Others that produce mixed results are the industrial sounding instrumental 3 Birds, laden with eerie effects but which never develops beyond the strange soundscape, and No Hassle Night on which Mosshart’s vocal appears to be doubled by White in a monotone delivery.

As mentioned there’s a dark vibe running through the album, including the packaging from the cover shot of Mosshart, whose pose looks like an image from the movie The Ring, to the booklet that has black and white images of guns, bullets, skull & bones and what appears to be a series of slightly varying photos or artistic images of a flattened impaled frog-like figure. Or is it an altered flower with slightly different masked faces?
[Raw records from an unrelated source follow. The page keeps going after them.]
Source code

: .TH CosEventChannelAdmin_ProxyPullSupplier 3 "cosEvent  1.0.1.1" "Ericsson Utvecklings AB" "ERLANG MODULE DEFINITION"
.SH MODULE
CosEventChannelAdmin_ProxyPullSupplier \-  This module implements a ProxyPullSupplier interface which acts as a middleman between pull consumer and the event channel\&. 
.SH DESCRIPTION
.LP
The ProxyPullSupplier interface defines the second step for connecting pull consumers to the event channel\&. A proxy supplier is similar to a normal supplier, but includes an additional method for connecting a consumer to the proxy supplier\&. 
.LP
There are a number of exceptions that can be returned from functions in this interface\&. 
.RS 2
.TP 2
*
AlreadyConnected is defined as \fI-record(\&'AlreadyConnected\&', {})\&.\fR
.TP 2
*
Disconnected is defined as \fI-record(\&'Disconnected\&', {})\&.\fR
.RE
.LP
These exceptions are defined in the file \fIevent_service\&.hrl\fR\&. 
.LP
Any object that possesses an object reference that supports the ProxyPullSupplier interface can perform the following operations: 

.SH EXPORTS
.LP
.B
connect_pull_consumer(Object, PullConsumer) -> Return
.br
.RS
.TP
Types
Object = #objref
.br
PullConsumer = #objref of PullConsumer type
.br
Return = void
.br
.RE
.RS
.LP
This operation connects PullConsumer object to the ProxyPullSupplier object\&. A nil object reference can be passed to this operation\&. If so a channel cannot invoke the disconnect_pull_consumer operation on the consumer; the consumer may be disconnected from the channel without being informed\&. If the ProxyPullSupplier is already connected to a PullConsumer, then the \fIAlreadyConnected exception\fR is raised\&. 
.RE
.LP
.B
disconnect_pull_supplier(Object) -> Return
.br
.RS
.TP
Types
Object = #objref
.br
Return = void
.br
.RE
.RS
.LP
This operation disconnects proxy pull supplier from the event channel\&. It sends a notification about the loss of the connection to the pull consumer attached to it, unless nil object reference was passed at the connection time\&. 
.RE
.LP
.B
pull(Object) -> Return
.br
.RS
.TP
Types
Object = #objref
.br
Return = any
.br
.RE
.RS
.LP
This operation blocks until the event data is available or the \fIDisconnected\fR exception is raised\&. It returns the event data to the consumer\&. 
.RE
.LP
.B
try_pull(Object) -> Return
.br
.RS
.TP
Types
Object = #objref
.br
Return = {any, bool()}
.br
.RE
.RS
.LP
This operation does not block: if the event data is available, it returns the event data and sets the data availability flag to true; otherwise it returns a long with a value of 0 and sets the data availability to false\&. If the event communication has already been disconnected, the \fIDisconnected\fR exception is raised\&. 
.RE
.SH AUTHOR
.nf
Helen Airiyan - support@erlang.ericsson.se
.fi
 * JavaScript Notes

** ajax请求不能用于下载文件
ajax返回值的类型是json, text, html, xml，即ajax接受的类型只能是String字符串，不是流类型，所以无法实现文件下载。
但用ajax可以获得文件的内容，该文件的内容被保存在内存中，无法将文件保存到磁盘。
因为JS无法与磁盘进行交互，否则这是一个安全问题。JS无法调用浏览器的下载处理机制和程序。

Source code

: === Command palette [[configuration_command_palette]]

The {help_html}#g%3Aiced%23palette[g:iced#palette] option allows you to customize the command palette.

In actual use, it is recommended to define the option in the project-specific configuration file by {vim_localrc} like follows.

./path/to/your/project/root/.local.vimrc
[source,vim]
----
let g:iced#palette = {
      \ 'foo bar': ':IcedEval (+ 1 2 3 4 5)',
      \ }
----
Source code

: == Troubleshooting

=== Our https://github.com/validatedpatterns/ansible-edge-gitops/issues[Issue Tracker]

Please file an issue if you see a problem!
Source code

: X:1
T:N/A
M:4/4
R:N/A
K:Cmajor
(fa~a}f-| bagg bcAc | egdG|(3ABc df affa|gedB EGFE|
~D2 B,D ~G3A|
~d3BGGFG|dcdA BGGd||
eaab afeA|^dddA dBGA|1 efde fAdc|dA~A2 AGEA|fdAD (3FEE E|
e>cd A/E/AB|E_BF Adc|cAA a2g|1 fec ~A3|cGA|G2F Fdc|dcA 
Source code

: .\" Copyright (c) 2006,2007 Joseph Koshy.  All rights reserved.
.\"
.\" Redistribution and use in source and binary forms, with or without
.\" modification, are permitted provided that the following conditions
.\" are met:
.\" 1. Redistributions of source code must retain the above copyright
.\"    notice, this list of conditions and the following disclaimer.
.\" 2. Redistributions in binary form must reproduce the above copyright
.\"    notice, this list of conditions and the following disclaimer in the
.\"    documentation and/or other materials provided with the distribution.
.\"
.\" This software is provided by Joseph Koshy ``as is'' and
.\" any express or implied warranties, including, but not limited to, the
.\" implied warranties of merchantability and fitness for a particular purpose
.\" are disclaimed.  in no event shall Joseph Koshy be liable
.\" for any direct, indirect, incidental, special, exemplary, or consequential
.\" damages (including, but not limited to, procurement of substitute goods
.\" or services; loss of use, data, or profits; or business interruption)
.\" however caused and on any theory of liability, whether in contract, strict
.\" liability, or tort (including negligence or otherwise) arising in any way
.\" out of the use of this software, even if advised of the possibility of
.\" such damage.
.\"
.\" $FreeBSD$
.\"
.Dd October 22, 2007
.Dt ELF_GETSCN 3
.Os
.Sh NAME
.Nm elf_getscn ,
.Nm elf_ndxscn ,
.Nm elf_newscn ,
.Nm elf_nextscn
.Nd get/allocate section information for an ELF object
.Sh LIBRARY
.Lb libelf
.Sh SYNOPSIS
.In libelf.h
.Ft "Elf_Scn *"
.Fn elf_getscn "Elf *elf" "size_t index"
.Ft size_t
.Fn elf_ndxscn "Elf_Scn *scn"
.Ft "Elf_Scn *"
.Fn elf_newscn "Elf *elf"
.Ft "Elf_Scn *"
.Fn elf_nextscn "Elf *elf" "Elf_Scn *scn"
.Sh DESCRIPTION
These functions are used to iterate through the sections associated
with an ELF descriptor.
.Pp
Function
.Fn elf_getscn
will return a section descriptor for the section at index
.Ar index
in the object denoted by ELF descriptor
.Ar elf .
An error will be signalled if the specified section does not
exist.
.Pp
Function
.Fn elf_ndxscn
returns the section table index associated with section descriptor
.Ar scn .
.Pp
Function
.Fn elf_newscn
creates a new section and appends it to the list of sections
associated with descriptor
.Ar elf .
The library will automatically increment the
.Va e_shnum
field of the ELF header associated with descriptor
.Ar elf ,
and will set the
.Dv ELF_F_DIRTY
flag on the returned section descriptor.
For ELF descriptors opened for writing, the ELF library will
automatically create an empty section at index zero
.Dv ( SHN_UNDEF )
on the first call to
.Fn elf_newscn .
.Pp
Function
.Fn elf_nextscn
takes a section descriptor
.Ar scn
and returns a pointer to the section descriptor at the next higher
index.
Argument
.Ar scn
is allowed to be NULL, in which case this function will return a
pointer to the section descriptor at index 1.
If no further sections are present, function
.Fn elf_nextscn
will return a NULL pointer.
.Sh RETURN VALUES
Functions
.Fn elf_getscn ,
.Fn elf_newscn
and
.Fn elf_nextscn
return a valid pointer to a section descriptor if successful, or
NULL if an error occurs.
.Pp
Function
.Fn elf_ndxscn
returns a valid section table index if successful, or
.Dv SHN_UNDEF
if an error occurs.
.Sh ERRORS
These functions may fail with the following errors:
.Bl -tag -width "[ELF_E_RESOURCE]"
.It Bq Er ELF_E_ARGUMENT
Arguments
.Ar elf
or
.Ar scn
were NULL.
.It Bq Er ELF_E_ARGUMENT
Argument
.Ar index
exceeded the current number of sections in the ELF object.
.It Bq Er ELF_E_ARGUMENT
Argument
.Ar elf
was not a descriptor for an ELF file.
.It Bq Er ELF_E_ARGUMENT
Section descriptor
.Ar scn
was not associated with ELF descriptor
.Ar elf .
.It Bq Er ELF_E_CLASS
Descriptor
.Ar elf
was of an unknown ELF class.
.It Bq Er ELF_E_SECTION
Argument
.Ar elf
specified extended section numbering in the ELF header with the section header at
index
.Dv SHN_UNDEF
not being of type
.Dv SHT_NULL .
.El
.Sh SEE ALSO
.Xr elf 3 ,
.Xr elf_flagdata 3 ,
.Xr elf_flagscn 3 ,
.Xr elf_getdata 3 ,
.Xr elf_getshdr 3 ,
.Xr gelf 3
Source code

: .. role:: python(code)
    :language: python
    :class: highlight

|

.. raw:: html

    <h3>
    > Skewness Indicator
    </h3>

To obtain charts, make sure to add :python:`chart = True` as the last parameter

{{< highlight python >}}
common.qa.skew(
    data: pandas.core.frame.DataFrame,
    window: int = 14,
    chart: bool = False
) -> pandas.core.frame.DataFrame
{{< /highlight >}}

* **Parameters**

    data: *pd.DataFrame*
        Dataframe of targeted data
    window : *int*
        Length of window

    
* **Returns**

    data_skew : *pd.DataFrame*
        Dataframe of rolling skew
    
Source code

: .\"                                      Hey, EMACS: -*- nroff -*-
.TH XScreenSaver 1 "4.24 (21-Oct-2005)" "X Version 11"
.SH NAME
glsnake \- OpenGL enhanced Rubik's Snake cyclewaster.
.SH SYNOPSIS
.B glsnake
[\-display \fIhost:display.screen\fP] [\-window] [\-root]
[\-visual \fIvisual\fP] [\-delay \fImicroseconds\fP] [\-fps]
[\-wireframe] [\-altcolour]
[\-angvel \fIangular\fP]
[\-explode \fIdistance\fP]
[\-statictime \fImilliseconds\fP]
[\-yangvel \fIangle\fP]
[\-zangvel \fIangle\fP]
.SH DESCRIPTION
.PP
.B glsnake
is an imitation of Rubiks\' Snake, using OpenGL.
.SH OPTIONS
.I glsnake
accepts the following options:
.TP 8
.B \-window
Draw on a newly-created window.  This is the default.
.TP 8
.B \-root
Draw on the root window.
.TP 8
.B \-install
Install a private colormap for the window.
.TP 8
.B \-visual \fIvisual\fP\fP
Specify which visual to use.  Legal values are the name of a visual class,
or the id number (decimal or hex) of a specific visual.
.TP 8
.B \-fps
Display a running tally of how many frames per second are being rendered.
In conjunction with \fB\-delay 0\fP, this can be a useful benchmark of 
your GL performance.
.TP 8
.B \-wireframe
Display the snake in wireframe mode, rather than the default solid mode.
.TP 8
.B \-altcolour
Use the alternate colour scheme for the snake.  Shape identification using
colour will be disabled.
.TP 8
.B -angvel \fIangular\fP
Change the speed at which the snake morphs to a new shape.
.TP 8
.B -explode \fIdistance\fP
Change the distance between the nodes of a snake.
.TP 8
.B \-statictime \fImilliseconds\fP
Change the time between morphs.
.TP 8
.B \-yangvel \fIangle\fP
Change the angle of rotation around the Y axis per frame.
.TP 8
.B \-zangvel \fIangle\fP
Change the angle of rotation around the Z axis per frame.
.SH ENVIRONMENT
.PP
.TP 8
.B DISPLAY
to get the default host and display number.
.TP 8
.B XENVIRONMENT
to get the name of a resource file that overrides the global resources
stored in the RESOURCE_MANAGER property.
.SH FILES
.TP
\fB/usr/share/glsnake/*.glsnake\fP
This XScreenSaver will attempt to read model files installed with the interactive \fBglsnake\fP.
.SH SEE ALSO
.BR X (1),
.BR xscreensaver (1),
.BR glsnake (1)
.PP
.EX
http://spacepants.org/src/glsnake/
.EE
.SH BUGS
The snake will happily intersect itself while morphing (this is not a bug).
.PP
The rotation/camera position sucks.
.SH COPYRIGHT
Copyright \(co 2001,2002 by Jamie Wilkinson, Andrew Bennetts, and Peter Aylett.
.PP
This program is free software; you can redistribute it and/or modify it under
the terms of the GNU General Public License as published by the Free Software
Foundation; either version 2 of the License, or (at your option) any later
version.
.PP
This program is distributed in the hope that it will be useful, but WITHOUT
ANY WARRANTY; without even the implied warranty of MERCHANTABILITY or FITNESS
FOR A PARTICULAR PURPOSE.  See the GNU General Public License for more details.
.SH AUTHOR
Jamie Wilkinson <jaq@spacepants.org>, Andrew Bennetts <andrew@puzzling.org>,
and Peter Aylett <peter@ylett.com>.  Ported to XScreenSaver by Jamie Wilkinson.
Hard to tell.

The lyrics hold up their end of the bargain as well:

You’re so cold and dangerous
I can’t leave you be
You got the kind of loving
I need constantly

or

I never know what mood you be
Be mine, be kind but be cruel to me
I’m walkin’ away now
On step forward and back three

I like to grab you by the hair
And sell you off to the devil

and

Stand up like a man
You better learn to shake hands
Look me in the eye now,
Treat me like you mother

In all an interesting and succesful debut, albeit with a few slight shortcomings, which hit the top of the Alternative charts earlier this summer. Whatever reservations I’ve had about the album, it’s impossible to deny the effectiveness of the group’s live performance and stage act as witnessed below.

 

3 thoughts on “White’s Weather experiment

  1. Jack White is an interesting musician. He’s certainly one of the modern players that I like watching. I never know what to expect next. Thanks for stopping by.